Recently I was asked what my first digital camera was. It was the Kodak DCS 200. I started using this camera back in 1994. This was really the bleeding edge of photography technology at the time. It was made by Kodak but was based on a film body, the NIKON 8008S. At the time my main body was a Nikon F4 and I had a N8008s as a backup.
The Kodak DCS 200 images were a massive 1.54MP each. Not much by todays standards but it was incredible back in the mid 90's. The Nikon body and the Kodak back were 2 completely separate pieces. The body could be easily separated from the back and a standard film back could be attached and the camera could shoot film again. Also this is before there were LCD’s on the back to check focus and exposure. It was common to return from a shoot and see my images come up on the screen and they would be purple or black because of the buggy software. Images that were missing because of a hardware error was also a common problem. A Kodak dye sublimation printer was hooked up to my Mac workstation for producing 8 x 10 prints. The prints were limited by the low resolution of the camera but they got the job done.
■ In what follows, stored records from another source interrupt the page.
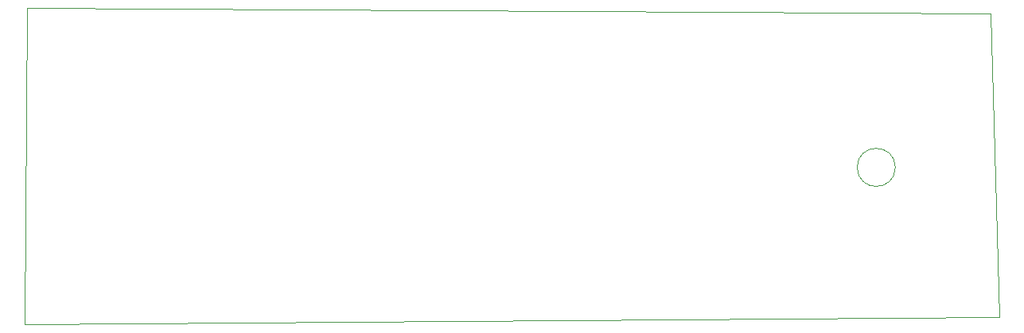
<source format=gbr>
%TF.GenerationSoftware,KiCad,Pcbnew,9.0.1*%
%TF.CreationDate,2025-05-18T20:43:39+02:00*%
%TF.ProjectId,lfo,6c666f2e-6b69-4636-9164-5f7063625858,rev?*%
%TF.SameCoordinates,Original*%
%TF.FileFunction,Profile,NP*%
%FSLAX46Y46*%
G04 Gerber Fmt 4.6, Leading zero omitted, Abs format (unit mm)*
G04 Created by KiCad (PCBNEW 9.0.1) date 2025-05-18 20:43:39*
%MOMM*%
%LPD*%
G01*
G04 APERTURE LIST*
%TA.AperFunction,Profile*%
%ADD10C,0.100000*%
%TD*%
G04 APERTURE END LIST*
D10*
X159700000Y-11700000D02*
X57100000Y-11100000D01*
X57100000Y-11100000D02*
X56900000Y-44800000D01*
X56900000Y-44800000D02*
X160600000Y-44000000D01*
X149526080Y-28050000D02*
G75*
G02*
X145473920Y-28050000I-2026080J0D01*
G01*
X145473920Y-28050000D02*
G75*
G02*
X149526080Y-28050000I2026080J0D01*
G01*
X160600000Y-44000000D02*
X159700000Y-11700000D01*
M02*

</source>
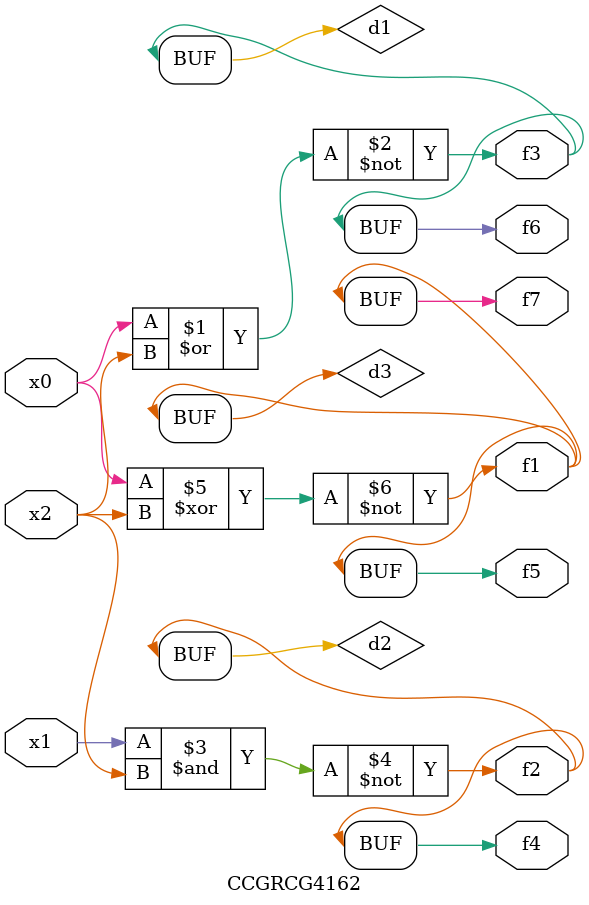
<source format=v>
module CCGRCG4162(
	input x0, x1, x2,
	output f1, f2, f3, f4, f5, f6, f7
);

	wire d1, d2, d3;

	nor (d1, x0, x2);
	nand (d2, x1, x2);
	xnor (d3, x0, x2);
	assign f1 = d3;
	assign f2 = d2;
	assign f3 = d1;
	assign f4 = d2;
	assign f5 = d3;
	assign f6 = d1;
	assign f7 = d3;
endmodule

</source>
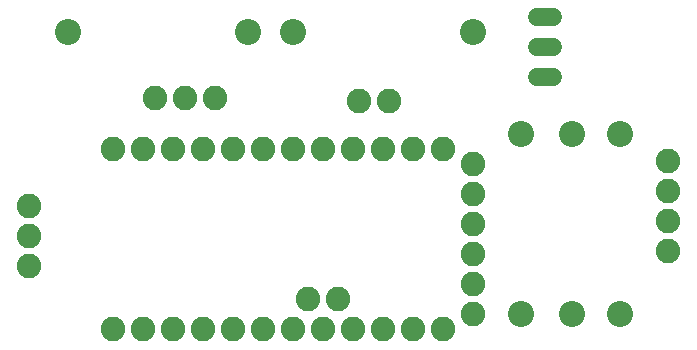
<source format=gbr>
G04 EAGLE Gerber RS-274X export*
G75*
%MOMM*%
%FSLAX34Y34*%
%LPD*%
%INSoldermask Top*%
%IPPOS*%
%AMOC8*
5,1,8,0,0,1.08239X$1,22.5*%
G01*
%ADD10C,2.082800*%
%ADD11C,2.203200*%
%ADD12C,1.524000*%


D10*
X101600Y177800D03*
X127000Y177800D03*
X152400Y177800D03*
X177800Y177800D03*
X203200Y177800D03*
X228600Y177800D03*
X254000Y177800D03*
X279400Y177800D03*
X304800Y177800D03*
X330200Y177800D03*
X355600Y177800D03*
X381000Y177800D03*
X381000Y25400D03*
X355600Y25400D03*
X330200Y25400D03*
X304800Y25400D03*
X279400Y25400D03*
X254000Y25400D03*
X228600Y25400D03*
X203200Y25400D03*
X177800Y25400D03*
X152400Y25400D03*
X127000Y25400D03*
X101600Y25400D03*
X406400Y38100D03*
X406400Y63500D03*
X406400Y88900D03*
X406400Y114300D03*
X406400Y139700D03*
X406400Y165100D03*
X187960Y220980D03*
X162560Y220980D03*
X137160Y220980D03*
X266700Y50800D03*
X292100Y50800D03*
X335280Y218440D03*
X309880Y218440D03*
X30480Y129540D03*
X30480Y104140D03*
X30480Y78740D03*
D11*
X406400Y276860D03*
X254000Y276860D03*
D12*
X460756Y289560D02*
X473964Y289560D01*
X473964Y238760D02*
X460756Y238760D01*
X460756Y264160D02*
X473964Y264160D01*
D11*
X63500Y276860D03*
X215900Y276860D03*
D10*
X571500Y167640D03*
X571500Y142240D03*
X571500Y116840D03*
X571500Y91440D03*
D11*
X447040Y38100D03*
X447040Y190500D03*
X490220Y190500D03*
X490220Y38100D03*
X530860Y190500D03*
X530860Y38100D03*
M02*

</source>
I took to digital like a fish to water. I had a great deal of experience at custom printing color and B&W negatives. I am still comfortable in total darkness, kinda miss the old days. As much as I miss the nostalgia of film once you got a taste of digital it was obvious the film workflow was limited. With analog imaging making a comeback I have jumped on the bandwagon and I occasionally shoot film and have been shooting a lot of polaroid.
If you have less then ten years in photography you might have trouble realizing just how the early days of digital were so earth shattering. Being able to have a print just a few minutes after a shoot was unbelievable. But I must say the equipment was very unreliable. Batteries never seemed to last as long as advertised. One of my cameras the battery would occasionally go from full to dead in seconds. The hard drives in the cameras always seemed to have bad blocks of data that ruined the images.
If you have a digital camera that is over 10 years old I say get it out and shoot a few images with it and compare it to your latest camera. We have come a long way in a short period of time.